I’ve now spent nearly half my life as an “East Ender.” In the years since I first considered becoming a “native” of the East End, the earth and this community have tilted on their axes. The gas stations and funky stores in Southampton Village are things of the past. Big bonuses go only to CEO’s while the local economy of partygoers has nearly vanished. Despite the effort to retain open space by buying up small parcels, almost every buildable lot has been utilized for housing. The bays have grown thick with toxic algae caused by an over abundance of septic systems. The edge of the pine-barrens are increasingly encroached upon by new postmodern housing replete with big garages filled with enormous pick-up trucks, SUV’s, hybrid vehicles, small engine landscaping equipment, and all terrain vehicles. Homes are fitted-out with feel-good Energy Star appliances, smart home technology, and other energy saving electronic gadgets imported from China (a country now polluted by their production and disposal). PVC has replaced wood as the standard fencing, vinyl or composite siding stands in for cedar, and synthetic decking and cultured stone take the place of the biodegradable materials they strive to imitate. Perpetual renovation makes a mockery of the recycled (effectively downcycled) content of these materials as the dumpsters of plastics-based landfill multiply each year. On the home front, the college that I came out here to teach at closed due to financial exigency.

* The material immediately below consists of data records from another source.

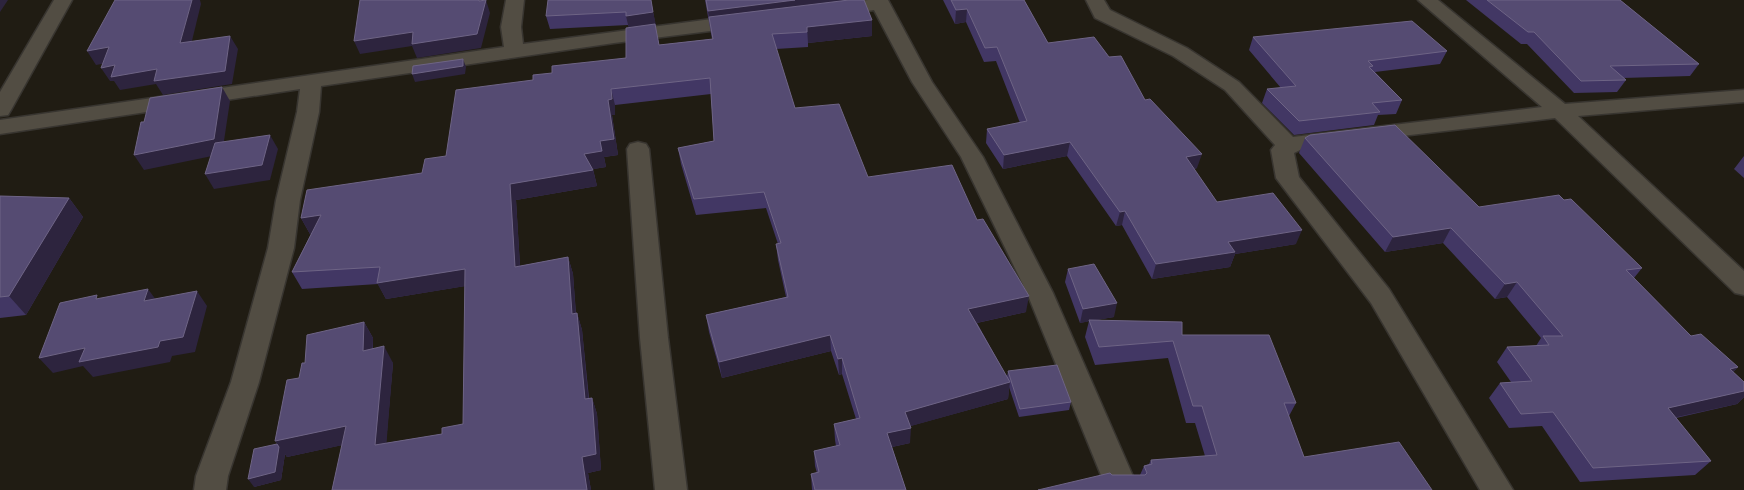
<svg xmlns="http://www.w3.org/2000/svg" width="1744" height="490" font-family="'Asap Condensed',sans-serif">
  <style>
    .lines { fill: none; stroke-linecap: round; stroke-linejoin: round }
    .street-casing { stroke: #383530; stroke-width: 3 }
    .street { fill: #524d43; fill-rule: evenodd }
    .wall { fill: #423764 }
    .shaded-wall { fill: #2d243e }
    .building { fill: #554b72; stroke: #6e6485 }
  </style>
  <rect width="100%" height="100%" fill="#201c13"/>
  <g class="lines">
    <defs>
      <g id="street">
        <path d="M 54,0 L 72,0 L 11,110 L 8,115 L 0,116 L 0,92 Z"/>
        <path d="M 506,0 L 524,0 L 521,27 L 523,44 L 742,15 L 749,17 L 751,21 L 749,25 L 742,27 L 614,43 L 321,86 L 319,112 L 300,200 L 294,248 L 259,382 L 228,476 L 226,490 L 194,490 L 196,476 L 231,382 L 268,248 L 276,200 L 297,112 L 300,89 L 0,134 L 0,120 L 504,47 L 501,27 Z"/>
        <path d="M 868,0 L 888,0 L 932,82 L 983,157 L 1053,293 L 1139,490 L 1107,490 L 1027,293 L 961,157 L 912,82 L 874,10 L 832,16 L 825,14 L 823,10 L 825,6 Z"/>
        <path d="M 1086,0 L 1104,0 L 1110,10 L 1187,48 L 1239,82 L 1293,137 L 1542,107 L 1418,0 L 1438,0 L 1565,104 L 1744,90 L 1744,102 L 1578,116 L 1744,271 L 1744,295 L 1735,293 L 1555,118 L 1333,144 L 1304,148 L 1294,153 L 1299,177 L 1389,289 L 1513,490 L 1480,490 L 1371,303 L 1276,178 L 1271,150 L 1275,145 L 1225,90 L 1173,56 L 1095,18 Z"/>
        <path d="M 638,142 L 646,144 L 649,149 L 668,338 L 687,490 L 655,490 L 640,338 L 627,149 L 630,144 Z"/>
      </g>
    </defs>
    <!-- street casing -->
    <use href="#street" class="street-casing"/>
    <!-- street -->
    <use href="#street" class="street"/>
  </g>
  <!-- wall -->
  <g class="wall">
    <path d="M 651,0 L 659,45 L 712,39 L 705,0 L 872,36 L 808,43 L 808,47 L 776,49 L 795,108 L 868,177 L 977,220 L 1026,312 L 977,323 L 1007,377 L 1008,371 L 1071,402 L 1069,410 L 1019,417 L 1009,387 L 1008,399 L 910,426 L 910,443 L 892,447 L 906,490 L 812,490 L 811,474 L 817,473 L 815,466 L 814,451 L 836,446 L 835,440 L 834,424 L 856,419 L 842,374 L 839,375 L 831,351 L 722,378 L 709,332 L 706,315 L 786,297 L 778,260 L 776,244 L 778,244 L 766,208 L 696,215 L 681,164 L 678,148 L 714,141 L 711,94 L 615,105 L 615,115 L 612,115 L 618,155 L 604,157 L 606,167 L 593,169 L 597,186 L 516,200 L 520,266 L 568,257 L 573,274 L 576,314 L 577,313 L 582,330 L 589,398 L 592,398 L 597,414 L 601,470 L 588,473 L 591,490 L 332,490 L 342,445 L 287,457 L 285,454 L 281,480 L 254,487 L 277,444 L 305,363 L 364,322 L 373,338 L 373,349 L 393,363 L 386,443 L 442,434 L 463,424 L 465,286 L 386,299 L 378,284 L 302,289 L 292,272 L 311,234 L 310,234 L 301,218 L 422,173 L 446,156 L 533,80 L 552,73 L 626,58 L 629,27 L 628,25 L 550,29 L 546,16 Z"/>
    <path d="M 943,0 L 1024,0 L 1048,43 L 1109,57 L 1145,100 L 1197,168 L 1194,169 L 1217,202 L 1296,244 L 1235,254 L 1230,267 L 1152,279 L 1122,225 L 1116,226 L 1067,156 L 1003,169 L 986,143 L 987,129 L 1020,123 L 996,61 L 984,62 L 966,22 L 955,24 Z"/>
    <path d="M 1466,0 L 1620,0 L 1699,64 L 1690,76 L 1623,78 L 1626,80 L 1617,92 L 1574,93 L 1527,44 L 1521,44 Z"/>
    <path d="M 1253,37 L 1447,51 L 1440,64 L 1375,72 L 1402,100 L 1396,114 L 1378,115 L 1374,125 L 1294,135 L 1262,103 L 1267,89 L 1281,88 L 1249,50 Z"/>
    <path d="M 1305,138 L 1479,207 L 1642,268 L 1634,278 L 1691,336 L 1738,367 L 1733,372 L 1744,382 L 1744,397 L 1737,404 L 1676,418 L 1711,461 L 1695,475 L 1580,482 L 1542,426 L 1509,428 L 1489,398 L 1500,383 L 1511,382 L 1497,362 L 1507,347 L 1536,346 L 1541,338 L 1507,297 L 1495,299 L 1443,243 L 1385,252 L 1299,153 Z"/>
    <path d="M 1744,156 L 1744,178 L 1734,169 Z"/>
    <path d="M 0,196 L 69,198 L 83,217 L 26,315 L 0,318 Z"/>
    <path d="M 1068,269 L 1114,317 L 1095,320 L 1182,335 L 1296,403 L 1289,416 L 1304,457 L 1432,490 L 1112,475 L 1140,475 L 1144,466 L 1149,464 L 1151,460 L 1205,456 L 1195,423 L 1186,423 L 1168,358 L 1095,365 L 1085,337 L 1089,321 L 1080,323 L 1065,282 Z"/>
  </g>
  <!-- shaded-wall -->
  <g class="shaded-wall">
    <path d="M 0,0 L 8,0 L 0,12 Z"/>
    <path d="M 192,0 L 200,0 L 201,4 L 188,57 L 180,43 Z"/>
    <path d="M 479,0 L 483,0 L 485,5 L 486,0 L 490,13 L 481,48 L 417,58 L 412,46 L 360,54 L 354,41 L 413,32 Z"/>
    <path d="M 795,0 L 853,0 L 709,18 L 708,11 Z"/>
    <path d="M 967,9 L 966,22 L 955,24 L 956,10 Z"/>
    <path d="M 653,12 L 656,25 L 629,29 L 626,16 Z"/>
    <path d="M 872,20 L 872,36 L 808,43 L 807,27 Z"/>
    <path d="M 230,36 L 238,49 L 232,84 L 163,95 L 156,84 L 120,90 L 114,81 L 110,81 L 101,68 L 115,65 Z"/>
    <path d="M 109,47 L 118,61 L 96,65 L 87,51 Z"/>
    <path d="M 463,59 L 466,67 L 465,74 L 415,82 L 412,74 Z"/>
    <path d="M 222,87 L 230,101 L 222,154 L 144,170 L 134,155 Z"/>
    <path d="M 611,89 L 615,105 L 615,115 L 612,115 L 618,155 L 604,157 L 606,167 L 588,170 L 584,154 L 600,141 L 608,100 Z"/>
    <path d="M 270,135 L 278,149 L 270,180 L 214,189 L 205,174 Z"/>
    <path d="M 1070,142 L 1067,156 L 1003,169 L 1004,155 Z"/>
    <path d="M 1202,154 L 1197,168 L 1181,172 L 1186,157 Z"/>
    <path d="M 593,170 L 597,186 L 516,200 L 521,283 L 515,267 L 510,184 Z"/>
    <path d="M 69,198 L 83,217 L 26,315 L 9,296 Z"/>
    <path d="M 1125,211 L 1122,225 L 1116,226 L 1120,212 Z"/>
    <path d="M 321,215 L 330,231 L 310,234 L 301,218 Z"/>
    <path d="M 1451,228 L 1443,243 L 1385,252 L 1393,237 Z"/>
    <path d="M 1302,230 L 1296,244 L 1235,254 L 1230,267 L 1152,279 L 1156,264 L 1228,242 Z"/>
    <path d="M 568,257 L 573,274 L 577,331 L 572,314 Z"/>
    <path d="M 465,269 L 472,285 L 386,299 L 377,283 Z"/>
    <path d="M 1517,282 L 1507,297 L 1495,299 L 1505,284 Z"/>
    <path d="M 148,289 L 159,304 L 144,301 Z"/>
    <path d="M 197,291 L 207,306 L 195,352 L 172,356 L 170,362 L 93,377 L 83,366 L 53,373 L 39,358 L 85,348 L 160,341 Z"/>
    <path d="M 1029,296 L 1026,312 L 967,325 L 968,309 Z"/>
    <path d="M 1117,303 L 1114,317 L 1080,323 L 1083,309 Z"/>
    <path d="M 577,313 L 582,330 L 590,415 L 585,399 Z"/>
    <path d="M 364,322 L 373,338 L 372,367 L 363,351 Z"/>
    <path d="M 830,335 L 831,351 L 722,378 L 719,362 Z"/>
    <path d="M 384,346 L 393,363 L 385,461 L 375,445 Z"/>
    <path d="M 842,358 L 842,374 L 839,375 L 838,359 Z"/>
    <path d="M 1738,367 L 1724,381 L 1730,369 Z"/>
    <path d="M 1010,382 L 1008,399 L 904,428 L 905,412 Z"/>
    <path d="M 1744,391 L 1744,397 L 1737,404 L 1654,422 L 1668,408 Z"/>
    <path d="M 592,398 L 597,414 L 601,470 L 588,473 L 591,490 L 587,490 L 582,457 Z"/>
    <path d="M 346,426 L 357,442 L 287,457 L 285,454 L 281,480 L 254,487 L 248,479 L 279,447 L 275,441 Z"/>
    <path d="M 911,428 L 910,443 L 887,448 L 887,433 Z"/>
  </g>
  <!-- building -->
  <g class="building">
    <path d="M 115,0 L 192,0 L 180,43 L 230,36 L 225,71 L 154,81 L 157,69 L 111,77 L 115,65 L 101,68 L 109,47 L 87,51 Z"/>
    <path d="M 360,0 L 479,0 L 479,1 L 486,0 L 477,34 L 412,44 L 413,32 L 354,41 Z"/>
    <path d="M 548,0 L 651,0 L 653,12 L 626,16 L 626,12 L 546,16 Z"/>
    <path d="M 706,0 L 795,0 L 708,11 Z"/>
    <path d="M 849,0 L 864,0 L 872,20 L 807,27 L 807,32 L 772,34 L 795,108 L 839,104 L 868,177 L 952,165 L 977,220 L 983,219 L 1029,296 L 968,309 L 1010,382 L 905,412 L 911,428 L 887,433 L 906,490 L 815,490 L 811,474 L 819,472 L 814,451 L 840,445 L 834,424 L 860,418 L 842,358 L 838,359 L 830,335 L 719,362 L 706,315 L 788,297 L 776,244 L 781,243 L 764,192 L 694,199 L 678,148 L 714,141 L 710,78 L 611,89 L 612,99 L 608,100 L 614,139 L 600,141 L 602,151 L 584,154 L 593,170 L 510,184 L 515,267 L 568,257 L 572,314 L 577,313 L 585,399 L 592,398 L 596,454 L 582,457 L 587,490 L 332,490 L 346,426 L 275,441 L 287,380 L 299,378 L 302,363 L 305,363 L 307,335 L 364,322 L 363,351 L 384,346 L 375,445 L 442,434 L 442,428 L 463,424 L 465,269 L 377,283 L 380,267 L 292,272 L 321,215 L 301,218 L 307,190 L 422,173 L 425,159 L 446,156 L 456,90 L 533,80 L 533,75 L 552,73 L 552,66 L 626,58 L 626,28 L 655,24 L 659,45 L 713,39 L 709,17 Z"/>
    <path d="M 951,0 L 1024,0 L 1048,43 L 1094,37 L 1109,57 L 1121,56 L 1145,100 L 1150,99 L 1202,154 L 1186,157 L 1217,202 L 1273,193 L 1302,230 L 1228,242 L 1235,252 L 1156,264 L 1125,211 L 1120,212 L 1070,142 L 1004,155 L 987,129 L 1027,121 L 997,47 L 985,48 L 967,9 L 956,10 Z"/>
    <path d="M 1487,0 L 1620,0 L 1699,64 L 1610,66 L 1626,80 L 1581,81 L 1534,32 L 1528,32 Z"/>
    <path d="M 1412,21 L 1447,51 L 1368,61 L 1373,66 L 1369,67 L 1402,100 L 1372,103 L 1380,112 L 1299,121 L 1267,89 L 1296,86 L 1253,37 Z"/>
    <path d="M 463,59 L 463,66 L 412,74 L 413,66 Z"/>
    <path d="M 222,87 L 214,139 L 134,155 L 141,122 L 144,122 L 150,98 Z"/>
    <path d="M 1395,125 L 1479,207 L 1559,195 L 1564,200 L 1571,199 L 1642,268 L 1626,270 L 1691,336 L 1701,334 L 1738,367 L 1730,369 L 1744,382 L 1744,391 L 1668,408 L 1711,461 L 1593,468 L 1553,412 L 1521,414 L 1500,383 L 1532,381 L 1507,347 L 1549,345 L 1543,336 L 1563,336 L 1517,282 L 1505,284 L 1451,228 L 1393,237 L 1305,138 L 1310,135 Z"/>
    <path d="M 270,135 L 262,165 L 205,174 L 215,143 Z"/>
    <path d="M 0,196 L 69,198 L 9,296 L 0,297 Z"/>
    <path d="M 1094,264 L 1117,303 L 1083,309 L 1068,269 Z"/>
    <path d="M 148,289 L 144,301 L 197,291 L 183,337 L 160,341 L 158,347 L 79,362 L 85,348 L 39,358 L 60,303 L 97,295 L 96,299 Z"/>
    <path d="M 1089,320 L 1182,322 L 1182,335 L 1269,335 L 1296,403 L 1284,403 L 1304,457 L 1399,442 L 1432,490 L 1038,490 L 1110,473 L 1112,475 L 1145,475 L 1147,473 L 1144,466 L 1152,464 L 1151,460 L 1217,455 L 1202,406 L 1193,406 L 1173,341 L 1099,347 Z"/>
    <path d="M 1057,365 L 1071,402 L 1020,409 L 1008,371 Z"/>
    <path d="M 277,444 L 279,447 L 275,472 L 248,479 L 254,449 Z"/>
  </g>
</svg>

I’m a Baby Boomer (born in ‘64 – the last year), and like so many other Boomers my wife and I were pressed between caring for parents afflicted with dementia and other ailments, the dissolution of the educational institutions we were employed by, and the demands of raising two young children in a declining economy. As the culture we thrived in unraveled, so did our marriage. The end of the last and the advent of the new millennium ushered in an entirely altered landscape for me on every level.

These events have caused me to think deeply, to reflect, to try to be an incisive witness to what is “sold” to us as progress. As I’ve learned about myself, I’ve learned even more about how the personal and social are connected in profound ways; How we as individuals fit into a largely unexamined, misunderstood paradigm. I have come to understand the depth of meaning encompassed by the term ecology. It is a term that is cosmological and microscopic and reveals the evolutionary processes of all that is around us. It is political and scientific and demands the application of empathy and reason. I have learned evolution and progress are not the same. In the essays that follow this one I offer the ponderings of an ecologist that range in topic from personal economy through the built environment to the evolution of culture. I welcome dialogue that will aid each of us in understanding our relationship to the ecosphere and support the evolution of a society that embraces and seeks to integrate with the web of biodiversity and dynamic processes that ensure the survival and essential health of our species.